The error occurs maybe because you have an outdated, incorrect or corrupt driver – or more than one – that’s blocking your internet access to certain sites.
To rule this possibility out, you should ensure all your drivers are correct, updated and in good health. You can do this either manually or automatically:
Manual driver update – You can update your drivers manually by going to the manufacturer’s website and searching for the most recent correct driver. Note that for some drivers, you may need to try both the manufacturer of your PC and also the manufacturer of the component itself. If you don’t have the time, patience or computer skills to update your drivers manually, you can, instead, do it automatically with Driver Easy.
Automatic driver update – Driver Easy will automatically recognize your system and find the correct drivers for all your computer’s cards and components. You don’t need to know exactly what system your computer is running or who all the manufacturers are, you don’t need to risk downloading and installing the wrong driver, and you don’t need to worry about making a mistake when installing. You can update your drivers automatically with either the FREE or the Pro version of Driver Easy. But with the Pro version it takes just 2 clicks (and you get full support and a 30-day money back guarantee):
1) Download and install Driver Easy.
2) Run Driver Easy and click Scan Now button. Driver Easy will then scan your computer and detect any problem drivers.
3) Click the Update button next to all flagged devices to automatically download and install the correct version of their drivers (you can do this with the FREE version).
Or click Update All to automatically download and install the correct version of all the drivers that are missing or out of date on your system (this requires the Pro version – you’ll be prompted to upgrade when you click Update All).
This is a simple fix. Just go to C:WindowsSystem32driversetc and delete all the files there. Then try accessing the internet again with Chrome.
If Chrome’s host cache is corrupt or too full, you may not be able to access any websites. This is a very common cause of the problem, and quite an easy one to fix:
1) Open Chrome and type chrome://net-internals/#dns in the address bar, press Enter on your keyboard, then click the Clear host cache button.
2) Check to see if the problem is resolved.
If your DNS server settings are configured incorrectly, you may not be able to access the internet.
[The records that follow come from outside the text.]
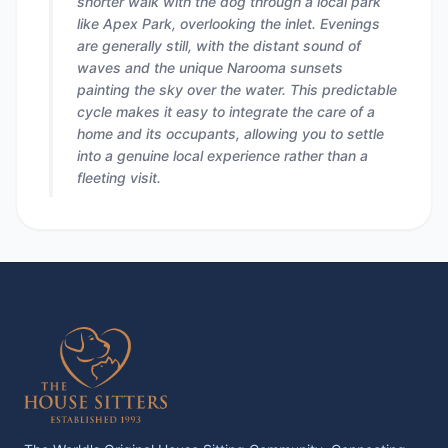
shorter walk with the dog through a local park
like Apex Park, overlooking the inlet. Evenings
are generally still, with the distant sound of
waves and the unique Narooma sunsets
painting the sky over the water. This predictable
cycle makes it easy to integrate the care of a
home and its occupants, allowing you to settle
into a genuine local experience rather than a
fleeting visit.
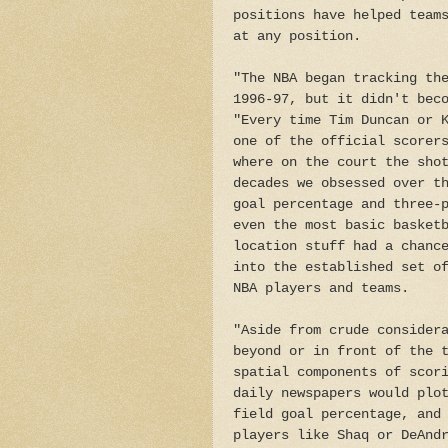
positions have helped team
at any position.
"The NBA began tracking th
1996-97, but it didn't bec
"Every time Tim Duncan or 
one of the official scorer
where on the court the sho
decades we obsessed over t
goal percentage and three-
even the most basic basket
location stuff had a chanc
into the established set o
NBA players and teams.
"Aside from crude consider
beyond or in front of the 
spatial components of scor
daily newspapers would plo
field goal percentage, and
players like Shaq or DeAnd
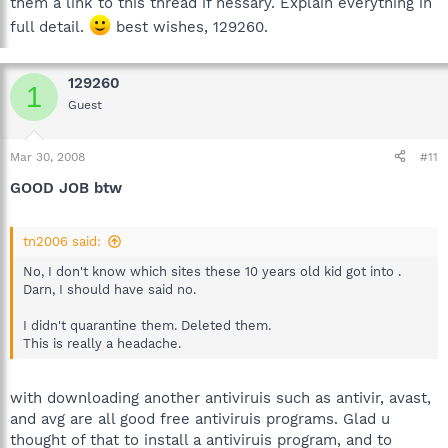
them a link to this thread if nessary. Explain everything in
full detail.
best wishes, 129260.
129260
1
Guest
Mar 30, 2008
#11
GOOD JOB btw
tn2006 said:
No, I don't know which sites these 10 years old kid got into .
Darn, I should have said no.
I didn't quarantine them. Deleted them.
This is really a headache.
with downloading another antiviruis such as antivir, avast,
and avg are all good free antiviruis programs. Glad u
thought of that to install a antiviruis program, and to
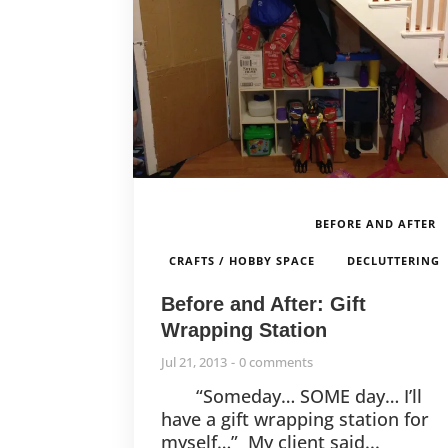
BEFORE AND AFTER
,
CRAFTS / HOBBY SPACE
DECLUTTERING
Before and After: Gift
Wrapping Station
Jul 21, 2013
0 comments
“Someday… SOME day… I’ll
have a gift wrapping station for
myself…” My client said...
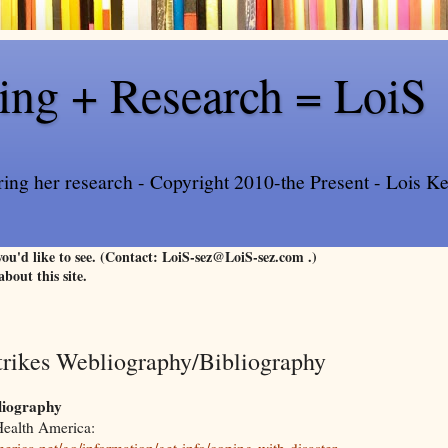
ling + Research = LoiS
ring her research - Copyright 2010-the Present - Lois Kee
 you'd like to see. (Contact: LoiS-sez@LoiS-sez.com .)
about this site.
trikes Webliography/Bibliography
liography
Health America:
rica.net/go/information/get-info/coping-with-disaster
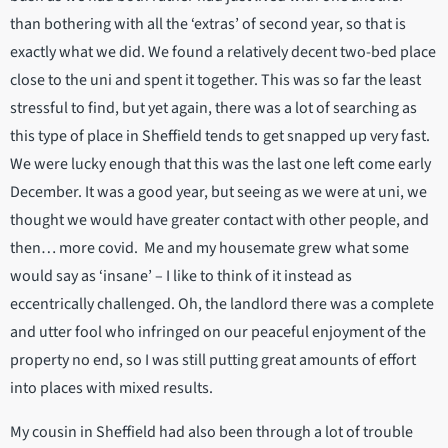
than bothering with all the ‘extras’ of second year, so that is
exactly what we did. We found a relatively decent two-bed place
close to the uni and spent it together. This was so far the least
stressful to find, but yet again, there was a lot of searching as
this type of place in Sheffield tends to get snapped up very fast.
We were lucky enough that this was the last one left come early
December. It was a good year, but seeing as we were at uni, we
thought we would have greater contact with other people, and
then… more covid. Me and my housemate grew what some
would say as ‘insane’ – I like to think of it instead as
eccentrically challenged. Oh, the landlord there was a complete
and utter fool who infringed on our peaceful enjoyment of the
property no end, so I was still putting great amounts of effort
into places with mixed results.
My cousin in Sheffield had also been through a lot of trouble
Follow steps below to set them correctly.
1) On your keyboard, press the Windows logo key and R at the same time to invoke a Run command.
2) Type control panel in the empty box and click OK to open the Control Panel.
3) View by Small icons then click Network and Sharing Center.
4) Click Change adapter settings.
5) Right-click on the connection icon (either Local Area Connection or Wireless Network Connection), then click Properties.
6) Click Internet Protocol Version 4 (TCP/IPv4) then click Properties.
7) In General tab, do one of the following, depending on whether ‘Obtain DNS server address automatically’ is already selected. Either:
a) If Obtain DNS server address automatically is NOT already selected, select it, then click OK.
b) If ‘Obtain DNS servers address automatically’ IS already selected, select Use the following DNS server address instead, then enter the following server address and click OK:
Preferred DNS server: 188.8.131.52
Alternate DNS server: 184.108.40.206
8) Check to see if the problem is resolved.
Windows automatically stores the IP addresses of the websites you visit, so they open faster the next time you visit them. But if this cache becomes outdated or corrupt, it can stop you from accessing the internet altogether. To see if this is what’s causing your problem, simply renew and flush the DNS:
1) Press Windows+R on your keyboard, to open the Run box.
2) Type cmd then press Ctrl+Shift+Enter to open an administrator Command Prompt. (Don’t just press Enter or click OK as that won’t open the command prompt in administrator mode.)
3) Type ipconfig /flushdns and press Enter on your keyboard.
4) Type ipconfig /renew and press Enter on your keyboard.
5) Type ipconfig /registerdns and press Enter on your keyboard.
6) Reboot your PC and see if the problem is resolved.